DOCUMENT EXTRACT
(dissenting).
I would reverse the judgment on the ground that the trial court’s finding of no negligence is contrary to the evidence and is thus clearly erroneous. This disposition of the appeal would necessitate a remand for the purpose only of determining the amount of appellant’s damages, a determination that can readily and promptly be made on the basis of the existing record.
The holding of my associates is that if the trial judge believed the testimony of the only eyewitness, Donald Hubbard, then his finding of no negligence would be clearly erroneous. I experience no difficulty in agreeing with that holding, but I do have trouble with the “iffy” qualification it embodies. To me the record affords no ground for believing that the judge discredited Donald’s account of the occurrence. Donald was summoned as a witness by the United States, was interrogated by its counsel, and testified on its behalf. In effect, the government vouched for him. In its brief on this appeal the government relies entirely on Donald’s testimony as supporting its claim that the finding of no negligence was correct and should be allowed to *9stand. Itfi brief summarizes Donald’s testimony, with appropriate references to the record, in the following language:
“The only eyewitness to the accident, Donald Hubbard, testified that he saw David Irish hanging on to the right side of the truck just in front of the back wheel. That as the truck started David fell down and the wheel rolled over him. That after the right wheel ran over David Irish, he rolled and was not lying in back of the right rear wheel. There is no testimony to refute the eyewitness’ account that the right rear wheel ran over David Irish. The driver stated that he thought, because of the jolt, that it was the left rear wheel that ran over David Irish, although in all probability it might have been the right wheel. As any operator of a motor vehicle has experienced, it is most difficult to tell by feel which of the rear wheels of his vehicle has run over an object if such object was not observed. Thus, the testimony of the eyewitness, Donald Hubbard is unrefuted. It is to be thus noted that David Irish was out in the street on the right hand side of the truck and thereby on the side opposite to that upon which the driver entered.”

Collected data

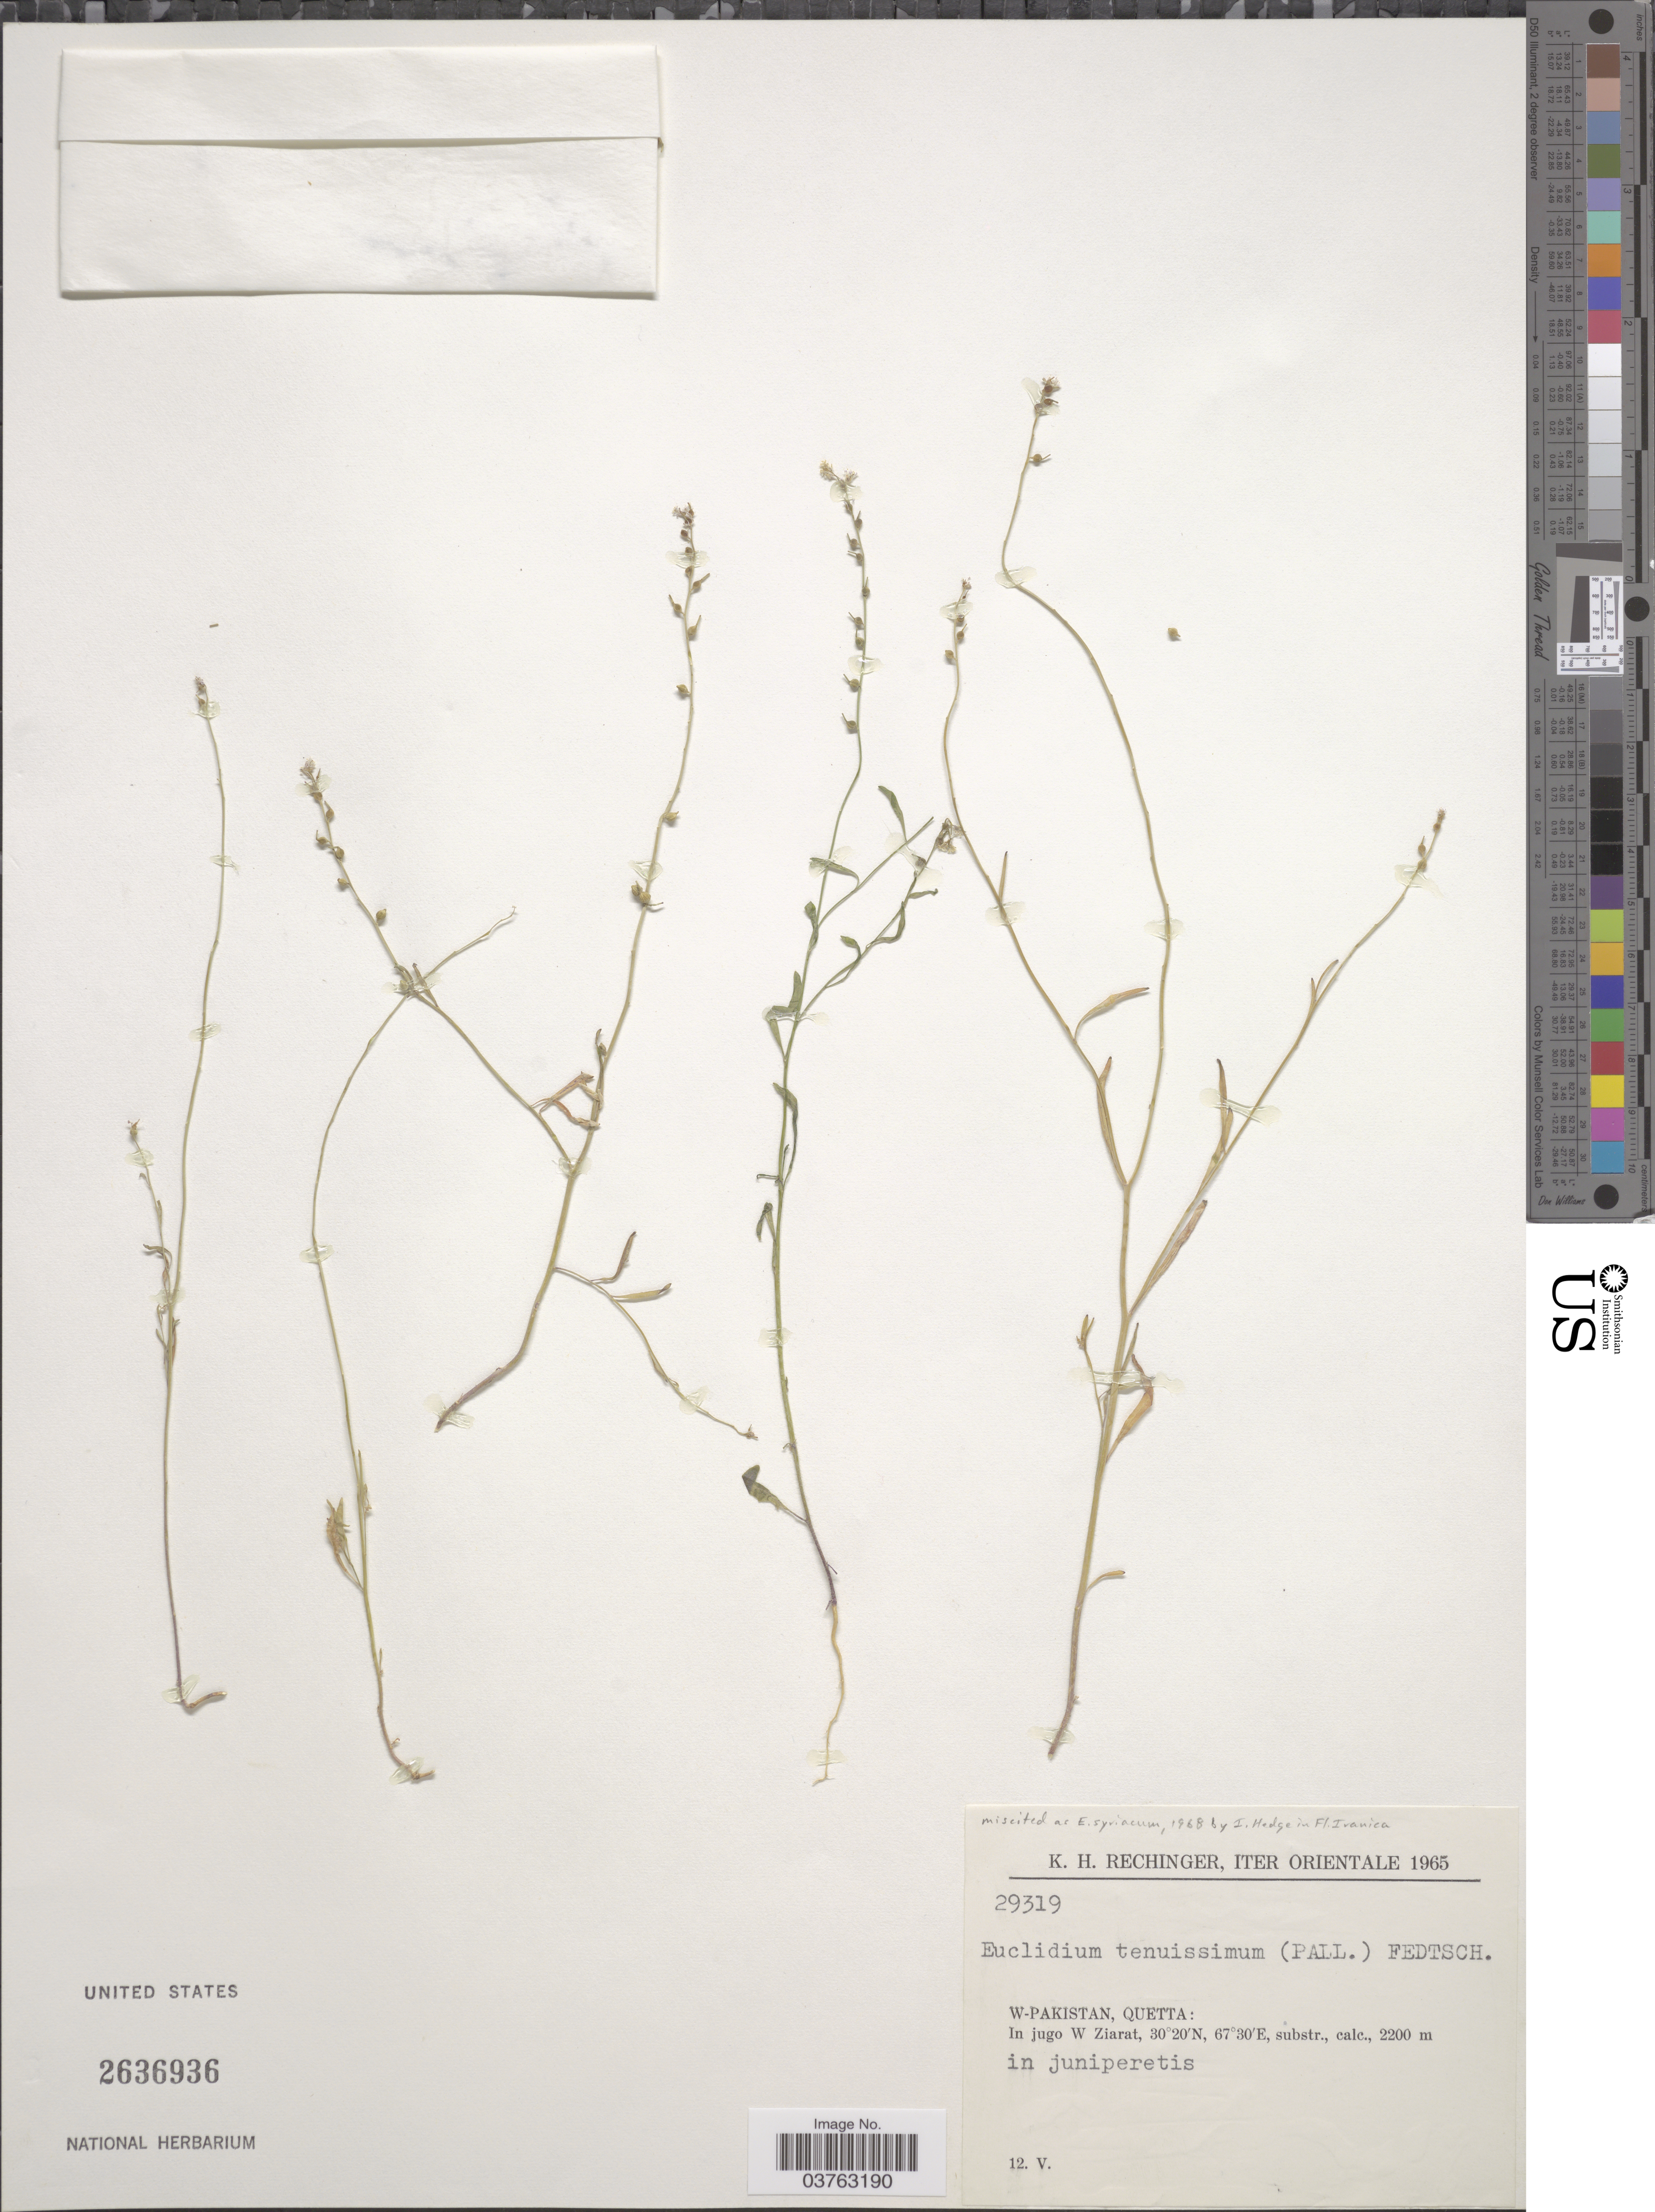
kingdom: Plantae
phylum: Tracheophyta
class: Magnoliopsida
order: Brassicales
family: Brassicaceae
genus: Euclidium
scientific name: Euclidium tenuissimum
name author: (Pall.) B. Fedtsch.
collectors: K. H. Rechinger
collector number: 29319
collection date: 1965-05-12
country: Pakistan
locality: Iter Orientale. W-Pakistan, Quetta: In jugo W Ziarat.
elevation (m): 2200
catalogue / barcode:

AIM
Can you carry on the dissenting opinion about the truck accident from the point where it stops? The items are separate material, unrelated to the court opinion.

EXERCISE ANSWER
On the basis of this summary the government insists here, as doubtless it did below, that its postman was free of negligence in driving off as he did, inasmuch as the little Irish child was clinging to the right side of the mail truck in a position where he could not be seen by the driver when the latter returned to the truck. Presumably the district judge was persuaded by this argument and accordingly made his finding of no negligence. To me, our problem is as simple as that.
The government’s summary accurately reflects Donald’s account of the occurrence as it appears in the record. However, I do not at all agree with the government’s argument on the legal point that the driver exercised due care in the circumstances. The California decisional law is all to the contrary. Apparently my associates take the same position. They say: “If the trial court accepted Donald Hubbard’s testimony to the effect that David was hanging onto the right rear side of the truck and when it started David fell and was hit or run over by the truck, then the court should have held that Smith was negligent in not making a more careful search as to David’s whereabouts before setting the machine in motion. In short, if the trial court was satisfied with Donald’s testimony, then we are of the view that the finding of no negligence is clearly erroneous.”
But my brothers appear to have become lost in a search for difficulties which the record does not in reality present. They say, “we have the unanswered question as to whether David was on Donald’s side of the street and ran over to the truck, or whether he was waiting by the truck all the while.” Yet in their holding above quoted they recognize that Donald’s testimony, if accepted, gives the answer to that “unanswered” question. Thus the so-called unanswered question appears to relate, not to the sufficiency of Donald’s testimony, but rather to some doubt as to whether or not the judge believed it.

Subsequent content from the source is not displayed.